If so, then the current wrapper is broken, and we need to fix it.
Ondřej Čertík
@certik
Nov 09 2015 22:50
I like the way you did it --- the way I see the fix is that we should allow the user to iteratively construct the C++ dictionary, and then pass it to subs_dict, exactly as you did it. This has the advantage that you already have the C++ dictionary constructed, so you can now call subs_dict several times without an overhead. We should also allow the subs_dict to be called with a Python dictionary, and convert it to a C++ dictionary (i.e. your Dict) first, before calling subs_dict.
Either way, the philosophy is to construct all these data structures in C++, and then just call a C++ method or a function. The Python wrappers need to allow that.
harakas
@harakas
Nov 09 2015 22:55
@certik in my application I'm calling subs() repeatedly with a very large key-value set. as is, the subs() constructs the c++ dictionary every call from scratch. which is obviously very inefficient.
Ondřej Čertík
@certik
Nov 09 2015 22:56
Indeed, I think the solution is to expose a C++ dictionary as a type Dict and allow the subs to take either Python dict or our own Dict, exactly as you did.
Do you want to submit it as a PR? So that we can polish it and get it in.
harakas
@harakas
Nov 09 2015 22:59
I don't know how that works. I've made other changes as well, some of which you may not want, and some of which are very hackish.
Ondřej Čertík
@certik
Nov 09 2015 23:00
In your application, do you construct the Dict once and then not touch it, or do you need to frequently update it?
harakas
@harakas
Nov 09 2015 23:01
I'm updating it frequently. basically adding stuff as I process the equations. and I query it myself as well.
Ondřej Čertík
@certik
Nov 09 2015 23:01
Yes, then your solution looks optimal to me.
The way I see it is that we need to expose the C++ type map_basic_basic into Python.
@harakas just submit code that you think would benefit others as a pull request. And either we can merge it if it looks good, or we can help polish it.
I would probably follow the Python method names for the Dict.
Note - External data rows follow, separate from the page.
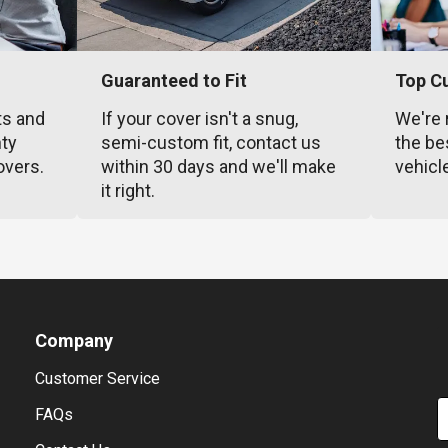
Guaranteed to Fit
Top C
ts and
If your cover isn't a snug,
We're 
nty
semi-custom fit, contact us
the be
overs.
within 30 days and we'll make
vehicl
it right.
Company
Customer Service
E
FAQs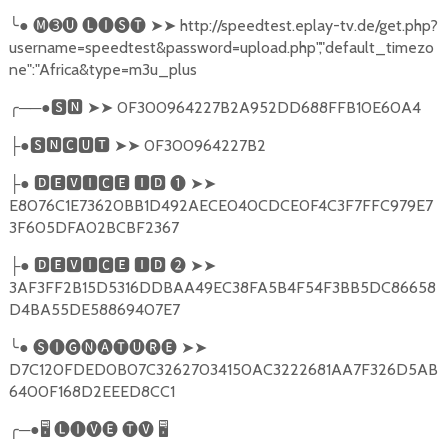
╰
●
🅜➌🅤
🅛🅘🅢🅣
➤➤
http://speedtest.eplay-tv.de/get.php?
username=speedtest&password=upload.php","default_timezo
ne":"Africa&type=m3u_plus
╭
──●
🆂🅽
➤➤
0F300964227B2A952DD688FFB10E60A4
●
🆂🅽🅲🆄🆃
➤➤
0F300964227B2
├
●
🅳🅴🆅🅸🅲🅴
🅸🅳
❶
➤➤
├
E8076C1E73620BB1D492AECE040CDCE0F4C3F7FFC979E7
3F605DFA02BCBF2367
●
🅳🅴🆅🅸🅲🅴
🅸🅳
❷
➤➤
├
3AF3FF2B15D5316DDBAA49EC38FA5B4F54F3BB5DC86658
D4BA55DE58869407E7
╰
●
🅢🅘🅖🅝🅐🅣🅤🅡🅔
➤➤
D7C120FDED0B07C32627034150AC3222681AA7F326D5AB
6400F168D2EEED8CC1
╭
─●
🖥
🅛🅘🅥🅔
🅣🅥
🖥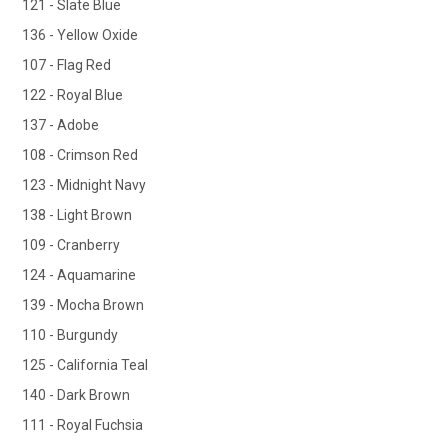
121 - Slate Blue
136 - Yellow Oxide
107 - Flag Red
122 - Royal Blue
137 - Adobe
108 - Crimson Red
123 - Midnight Navy
138 - Light Brown
109 - Cranberry
124 - Aquamarine
139 - Mocha Brown
110 - Burgundy
125 - California Teal
140 - Dark Brown
111 - Royal Fuchsia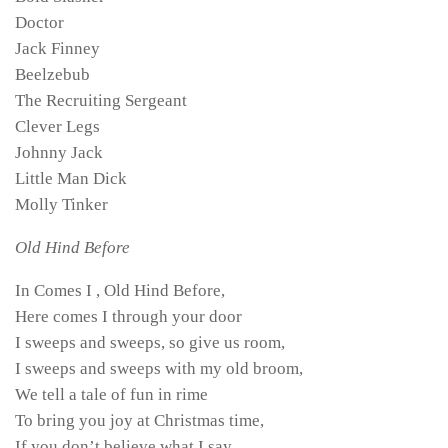
Doctor
Jack Finney
Beelzebub
The Recruiting Sergeant
Clever Legs
Johnny Jack
Little Man Dick
Molly Tinker
Old Hind Before
In Comes I , Old Hind Before,
Here comes I through your door
I sweeps and sweeps, so give us room,
I sweeps and sweeps with my old broom,
We tell a tale of fun in rime
To bring you joy at Christmas time,
If you don’t believe what I say,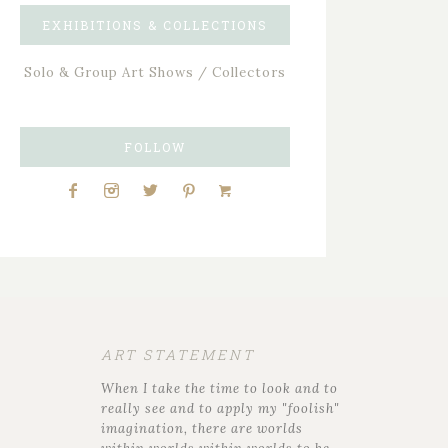
EXHIBITIONS & COLLECTIONS
Solo & Group Art Shows / Collectors
FOLLOW
ART STATEMENT
When I take the time to look and to
really see and to apply my "foolish"
imagination, there are worlds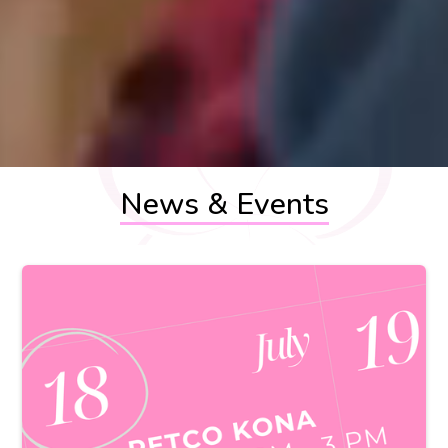
News & Events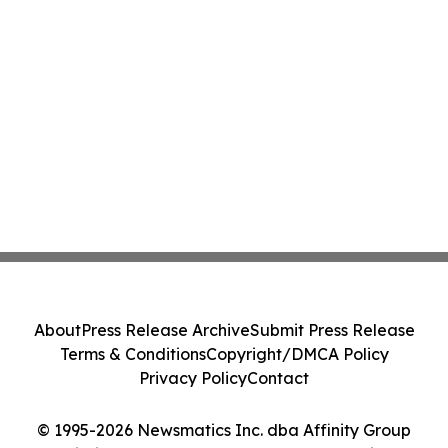
About
Press Release Archive
Submit Press Release
Terms & Conditions
Copyright/DMCA Policy
Privacy Policy
Contact
© 1995-2026 Newsmatics Inc. dba Affinity Group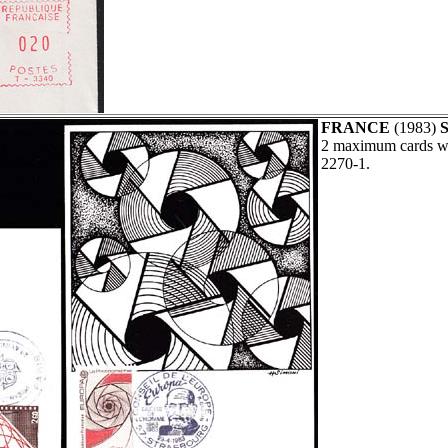
FRANCE
(1983)
S
2 maximum cards wi
2270-1.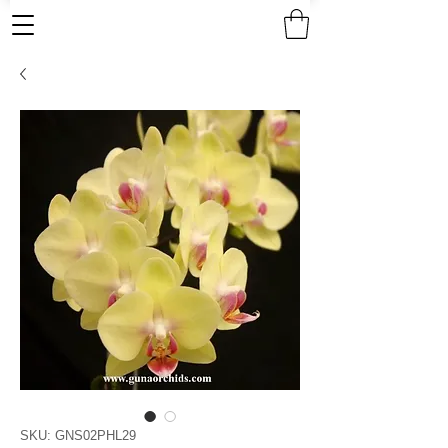
SKU: GNS02PHL29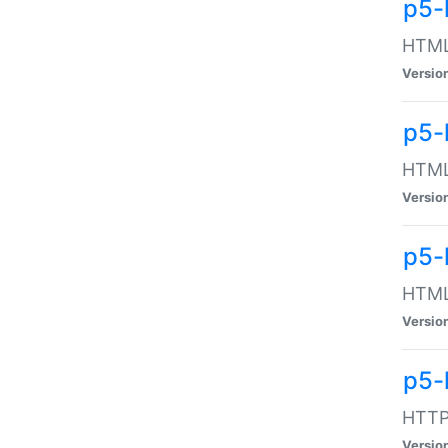
p5-
HTML:
Versio
p5-
HTML:
Versio
p5-
HTML:
Versio
p5-
HTTP:
Versio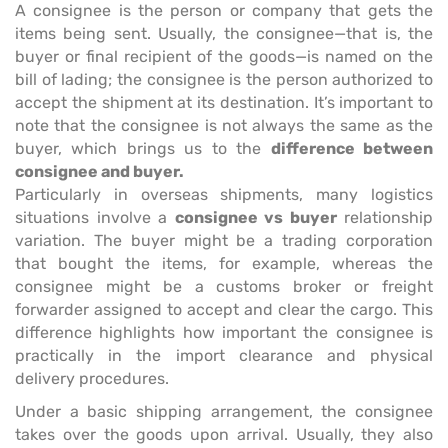
A consignee is the person or company that gets the
items being sent. Usually, the consignee—that is, the
buyer or final recipient of the goods—is named on the
bill of lading; the consignee is the person authorized to
accept the shipment at its destination. It’s important to
note that the consignee is not always the same as the
buyer, which brings us to the
difference between
consignee and buyer.
Particularly in overseas shipments, many logistics
situations involve a
consignee vs buyer
relationship
variation. The buyer might be a trading corporation
that bought the items, for example, whereas the
consignee might be a customs broker or freight
forwarder assigned to accept and clear the cargo. This
difference highlights how important the consignee is
practically in the import clearance and physical
delivery procedures.
Under a basic shipping arrangement, the consignee
takes over the goods upon arrival. Usually, they also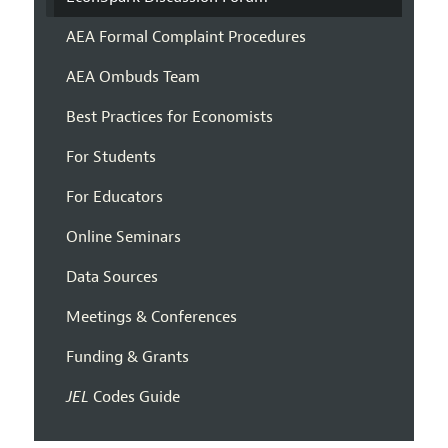
AEA Formal Complaint Procedures
AEA Ombuds Team
Best Practices for Economists
For Students
For Educators
Online Seminars
Data Sources
Meetings & Conferences
Funding & Grants
JEL
Codes Guide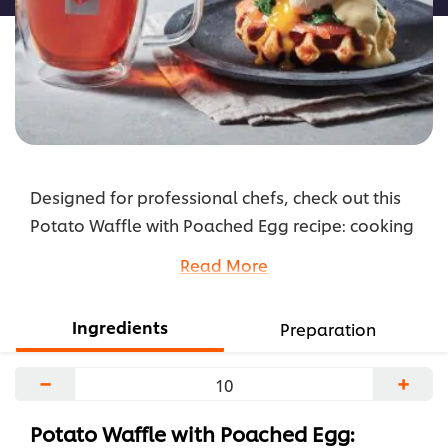
Designed for professional chefs, check out this
Potato Waffle with Poached Egg recipe: cooking
instructions broken into components, full list of
Read More
professional ingredients, chefs’ preparation
secrets. Master this recipe with products like:
Ingredients
Preparation
Knorr Mashed Potato, Knorr Hollandaise Sauce
and Lipton Exclusive Selection Classic Earl Grey
−
+
Tea.
...
Potato Waffle with Poached Egg: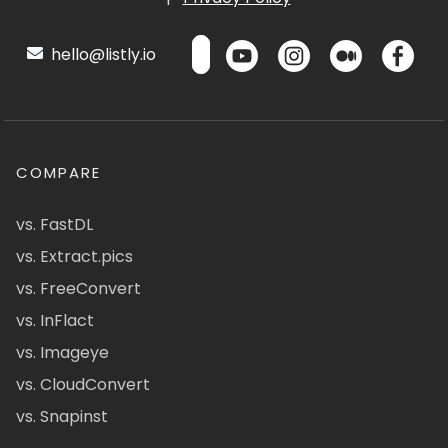
hello@listly.io
COMPARE
vs. FastDL
vs. Extract.pics
vs. FreeConvert
vs. InFlact
vs. Imageye
vs. CloudConvert
vs. Snapinst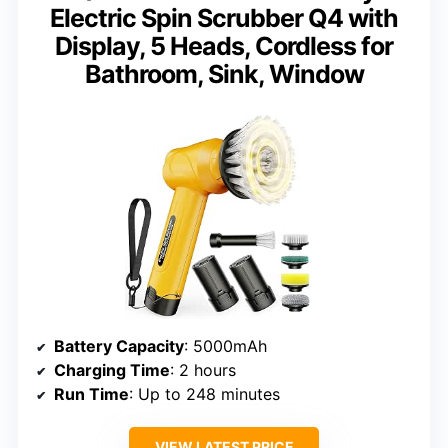
Electric Spin Scrubber Q4 with
Display, 5 Heads, Cordless for
Bathroom, Sink, Window
Battery Capacity
: 5000mAh
Charging Time
: 2 hours
Run Time
: Up to 248 minutes
VIEW LATEST PRICE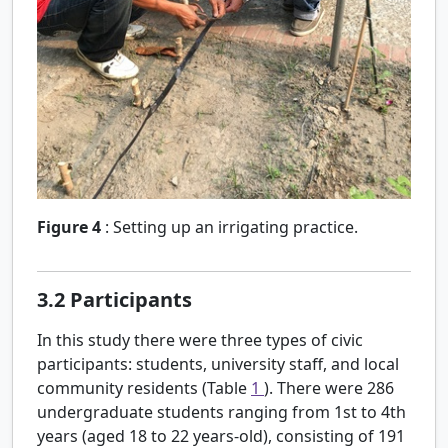
Figure 4
:
Setting up an irrigating practice.
3.2
Participants
In this study there were three types of civic
participants: students, university staff, and local
community residents (Table
1
). There were 286
undergraduate students ranging from 1st to 4th
years (aged 18 to 22 years-old), consisting of 191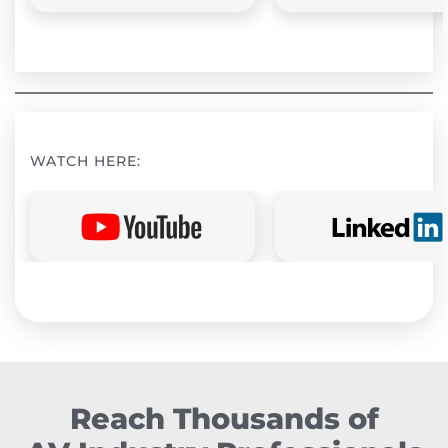
WATCH HERE:
Reach Thousands of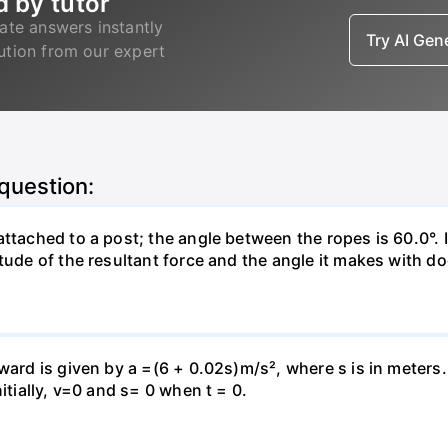
d by tutor
ate answers instantly
Try AI Ge
lution from our expert
 question:
attached to a post; the angle between the ropes is 60.0°. 
tude of the resultant force and the angle it makes with do
pward is given by a =(6 + 0.02s)m/s², where s is in meters
itially, v=0 and s= 0 when t = 0.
Perhaps we should call it DictBasic since both keys and values must be of type Basic.
Also you should provide a method that takes Python dictionary and converts it to DictBasic.
then in subs_dict, you check if the argument is of type DictBasic, if so, use it directly, otherwise convert from a Python dictionary first to DictBasic, then use it.
Let me know what you think of this design.